__Description of the task__
When you copy the entries, omit the images and keep every word as it is.

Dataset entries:
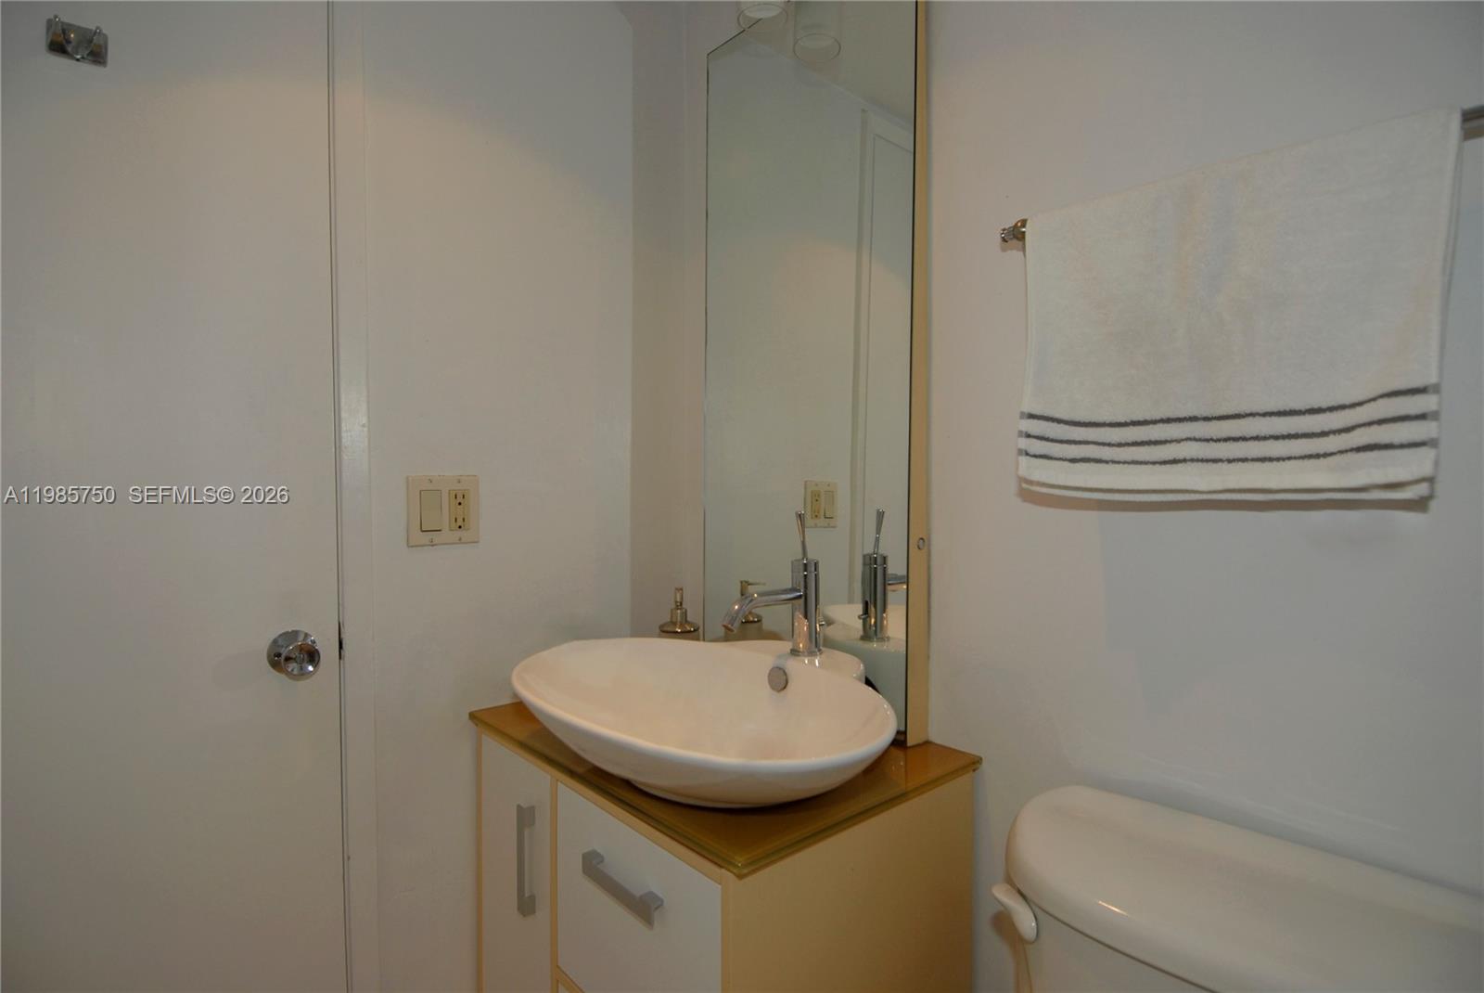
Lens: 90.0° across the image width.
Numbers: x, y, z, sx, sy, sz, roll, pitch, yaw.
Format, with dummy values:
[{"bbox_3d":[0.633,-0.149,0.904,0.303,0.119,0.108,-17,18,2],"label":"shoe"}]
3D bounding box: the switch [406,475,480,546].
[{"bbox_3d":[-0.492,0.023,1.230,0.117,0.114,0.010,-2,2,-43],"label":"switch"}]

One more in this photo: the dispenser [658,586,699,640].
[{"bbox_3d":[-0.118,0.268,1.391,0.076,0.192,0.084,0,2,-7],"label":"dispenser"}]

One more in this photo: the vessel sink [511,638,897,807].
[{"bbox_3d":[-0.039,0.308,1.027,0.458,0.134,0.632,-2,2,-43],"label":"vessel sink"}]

__Reply to the exercise__
Lens: 90.0° across the image width.
Numbers: x, y, z, sx, sy, sz, roll, pitch, yaw.
Format, with dummy values:
[{"bbox_3d":[0.633,-0.149,0.904,0.303,0.119,0.108,-17,18,2],"label":"shoe"}]
3D bounding box: the switch [406,475,480,546].
[{"bbox_3d":[-0.492,0.023,1.230,0.117,0.114,0.010,-2,2,-43],"label":"switch"}]

One more in this photo: the dispenser [658,586,699,640].
[{"bbox_3d":[-0.118,0.268,1.391,0.076,0.192,0.084,0,2,-7],"label":"dispenser"}]

One more in this photo: the vessel sink [511,638,897,807].
[{"bbox_3d":[-0.039,0.308,1.027,0.458,0.134,0.632,-2,2,-43],"label":"vessel sink"}]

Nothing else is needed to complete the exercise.